David Einhorn’s fund sharply lagged the market last month.


Illustration by II

Greenlight Capital suffered a major setback in February.

The hedge fund firm headed by David Einhorn lost 4.2 percent for the month as the S&P 500 jumped 5.3 percent, including dividends reinvested, according to a person who has seen the results. Greenlight was down 40 basis points through the first two months of the year. It is unknown what accounted for the February loss.

However, the firm had been more bearish than most other hedge funds for some time, and many of its shorts must have been badly hurt. To be sure, that bearishness adversely affected its funds in the final two months of 2023, when the market surged. In its fourth-quarter client letter, obtained by Institutional Investor, Greenlight noted that during that time its short book performed poorly.

“Bubble-like conditions returned for the most speculative stocks, and a handful of our shorts went parabolic,” it said.

So although Greenlight was up 22.1 percent last year, it lost 4.3 percent in the fourth quarter when the market took off. For the year, its shorts cut into performance by nearly 26 percentage points, according to the fourth-quarter letter. So perhaps February was an extension of that fourth quarter.

But shorts were apparently not Greenlight’s only problem in February. Several of the largest longs also lost money for the month. For example, coal producer CONSOL Energy, Greenlight’s second-largest long, dropped more than 9 percent. Brighthouse Financial, a marketer of annuities and life insurance, fell about 10 percent.

Otherwise, the firm’s largest longs fared pretty well in February.

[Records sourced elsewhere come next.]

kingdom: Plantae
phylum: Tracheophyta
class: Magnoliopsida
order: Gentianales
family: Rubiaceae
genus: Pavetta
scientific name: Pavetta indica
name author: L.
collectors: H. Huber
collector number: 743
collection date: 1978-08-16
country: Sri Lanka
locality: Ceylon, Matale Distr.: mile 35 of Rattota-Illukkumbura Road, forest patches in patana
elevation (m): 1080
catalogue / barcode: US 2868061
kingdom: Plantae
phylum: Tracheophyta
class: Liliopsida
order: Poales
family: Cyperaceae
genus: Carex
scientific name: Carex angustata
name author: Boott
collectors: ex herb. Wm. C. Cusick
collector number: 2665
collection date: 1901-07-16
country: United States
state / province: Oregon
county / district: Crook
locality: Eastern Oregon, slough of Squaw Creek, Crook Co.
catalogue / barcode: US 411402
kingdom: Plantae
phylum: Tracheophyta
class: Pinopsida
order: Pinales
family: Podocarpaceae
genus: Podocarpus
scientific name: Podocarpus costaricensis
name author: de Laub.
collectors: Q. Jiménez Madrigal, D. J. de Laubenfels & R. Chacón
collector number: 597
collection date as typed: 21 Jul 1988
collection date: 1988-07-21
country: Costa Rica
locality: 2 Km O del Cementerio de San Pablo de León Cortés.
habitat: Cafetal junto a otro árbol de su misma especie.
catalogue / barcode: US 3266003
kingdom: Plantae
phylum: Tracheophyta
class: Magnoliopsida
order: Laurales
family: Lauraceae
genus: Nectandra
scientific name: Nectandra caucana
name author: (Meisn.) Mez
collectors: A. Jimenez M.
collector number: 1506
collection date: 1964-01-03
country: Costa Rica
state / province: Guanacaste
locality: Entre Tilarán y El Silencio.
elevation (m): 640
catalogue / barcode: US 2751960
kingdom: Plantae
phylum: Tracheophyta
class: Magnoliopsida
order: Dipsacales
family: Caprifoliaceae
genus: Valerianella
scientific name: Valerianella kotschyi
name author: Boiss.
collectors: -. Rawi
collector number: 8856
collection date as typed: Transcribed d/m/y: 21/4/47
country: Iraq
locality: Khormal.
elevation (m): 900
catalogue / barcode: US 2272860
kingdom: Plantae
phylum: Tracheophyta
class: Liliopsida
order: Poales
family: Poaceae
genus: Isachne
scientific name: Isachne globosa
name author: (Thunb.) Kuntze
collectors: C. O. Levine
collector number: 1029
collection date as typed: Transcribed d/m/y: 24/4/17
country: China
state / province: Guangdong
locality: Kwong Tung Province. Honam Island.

Green Brick Partners, a home building and land development company and Greenlight’s largest U.S.-listed long, was up more than 12 percent. Information technology infrastructure services provider Kyndryl Holdings gained 7 percent for the month. It was the firm’s fourth-largest U.S.-listed long at the end of December. Tenet Healthcare, an operator of hospitals and ambulatory surgery centers and the firm’s fifth-largest U.S. long at year-end, surged 12.4 percent for the month.

II previously reported that the firm told clients in its fourth-quarter letter that it had established medium-size positions in Alight Solutions, a software-based provider of health and wealth benefits and payroll solutions for large enterprises, and Viatris, a manufacturer of generic and off-patent branded drugs. Sure enough, Alight rose 1 percent and Viatris gained more than 4 percent in February. Shares of Alight are now up nearly 12 percent from the average price of $7.98 that Greenlight paid for its position, and Viatris shares have jumped 12.6 percent from the firm’s average purchase price of $10.63.